I'm always interested in how films get made and distributed. It seems to me that each one that gets out there has succeeded against some extremely stacked odds. Would you mind giving us an insight into the process of making To Nowhere and the challenges/opportunities that face indie filmmakers?

To Nowhere is a tiny film, made for a budget of £27,000 (a fraction of the budget of The Blair Witch Project). For well over a decade, I knew making a feature was something I had to do. In simple terms, I just didn't stop until I'd done that. It was thrilling and gruelling in equal measure. Inevitably, funding was the biggest challenge, and time was possibly the biggest sacrifice. If you're making a film like that, finding the right people to collaborate with is essential. There are a lot of people to choose from, but it can take time to realise whether you have the same filmmaking philosophy. When you find the right people, it's wonderful, you've made collaborators for life.

The actual shoot was two weeks, then post-production took two years. To Nowhere's my baby more than it is anyone else's, so over the many years I've worked on it I've had many very late, or indeed sleepless nights. You sacrifice many things as an indie filmmaker, so you've got to ask yourself if you really want it. I didn't make this film to tick any boxes, which is probably a pro and a con. It certainly gave me a really liberating sense of artistic freedom, amidst the chaos. I think that is one of the most precious things I've experienced in my life.



Finally, if you were to programme To Nowhere on a triple bill, what would the other two films be and why?

Naked and La Notte. Like To Nowhere, these two films are set in a single day/two continuous days, and I wanted to emulate the episodic, spontaneous, microcosmic feel of such narrative structures. La Notte—for all the wonderful things you could say about that film—has so much meaning in every shot. Though I was working in a much lower-budget and grittier context, I took on that intention of creating as much emotion as I could through the camera, of capturing a way of seeing.

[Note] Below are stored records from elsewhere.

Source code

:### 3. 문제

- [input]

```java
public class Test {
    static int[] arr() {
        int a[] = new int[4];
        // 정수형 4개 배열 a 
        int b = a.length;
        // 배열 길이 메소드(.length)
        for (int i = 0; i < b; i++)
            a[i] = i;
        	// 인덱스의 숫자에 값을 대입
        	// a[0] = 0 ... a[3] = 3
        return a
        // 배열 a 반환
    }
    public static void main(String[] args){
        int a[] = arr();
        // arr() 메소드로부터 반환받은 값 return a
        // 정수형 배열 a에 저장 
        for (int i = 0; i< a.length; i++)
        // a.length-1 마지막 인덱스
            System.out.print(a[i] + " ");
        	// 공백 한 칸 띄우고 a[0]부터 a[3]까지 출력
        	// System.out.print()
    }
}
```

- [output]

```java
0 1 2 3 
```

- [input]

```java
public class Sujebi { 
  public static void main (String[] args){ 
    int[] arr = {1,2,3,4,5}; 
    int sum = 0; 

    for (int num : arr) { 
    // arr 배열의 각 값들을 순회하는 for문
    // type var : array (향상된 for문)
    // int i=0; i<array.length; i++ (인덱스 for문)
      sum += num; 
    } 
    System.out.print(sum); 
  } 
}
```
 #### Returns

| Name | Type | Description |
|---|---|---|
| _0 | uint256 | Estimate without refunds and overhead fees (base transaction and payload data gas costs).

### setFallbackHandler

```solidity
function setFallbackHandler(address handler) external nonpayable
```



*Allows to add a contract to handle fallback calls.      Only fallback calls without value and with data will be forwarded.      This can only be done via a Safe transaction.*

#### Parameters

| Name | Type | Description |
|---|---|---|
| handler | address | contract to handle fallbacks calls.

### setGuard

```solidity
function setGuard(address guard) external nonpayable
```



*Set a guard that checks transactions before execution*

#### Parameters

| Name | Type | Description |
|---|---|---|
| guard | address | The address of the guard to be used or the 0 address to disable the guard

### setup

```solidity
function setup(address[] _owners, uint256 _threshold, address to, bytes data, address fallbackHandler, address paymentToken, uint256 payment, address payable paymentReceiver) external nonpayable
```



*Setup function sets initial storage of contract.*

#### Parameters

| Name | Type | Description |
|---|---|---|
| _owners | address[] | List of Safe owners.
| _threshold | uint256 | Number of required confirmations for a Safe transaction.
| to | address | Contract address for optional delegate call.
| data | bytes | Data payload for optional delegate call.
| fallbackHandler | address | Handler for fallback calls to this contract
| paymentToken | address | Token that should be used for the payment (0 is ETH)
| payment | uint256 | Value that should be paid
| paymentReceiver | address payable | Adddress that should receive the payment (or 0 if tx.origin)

Naked, for me, is an incredible character portrait – someone profoundly flawed and three-dimensional—and superbly performed. There's also another reason I'm very attached to that film. When I was doing post-production on To Nowhere, it was during Covid lockdowns. Everything was remote of course, and it was an extremely intense time. I would go for a ritualistic and compulsive daily walk, as many of us did. I always passed a house which looked so much like the house in Naked that I referred to it as "The Naked House." My first cinema trip of that era post-lockdowns was to see Naked, which I hadn't seen in a while. Watching it on the big screen, I realised that the house I had been walking past during that bleak time was actually the house, and that during my daily outings I was literally tracing the footsteps of Johnny's final journey. In such a tough period, the magic of this discovery felt like some kind of sign to keep going.


To Nowhere is in UK cinemas from June 30th.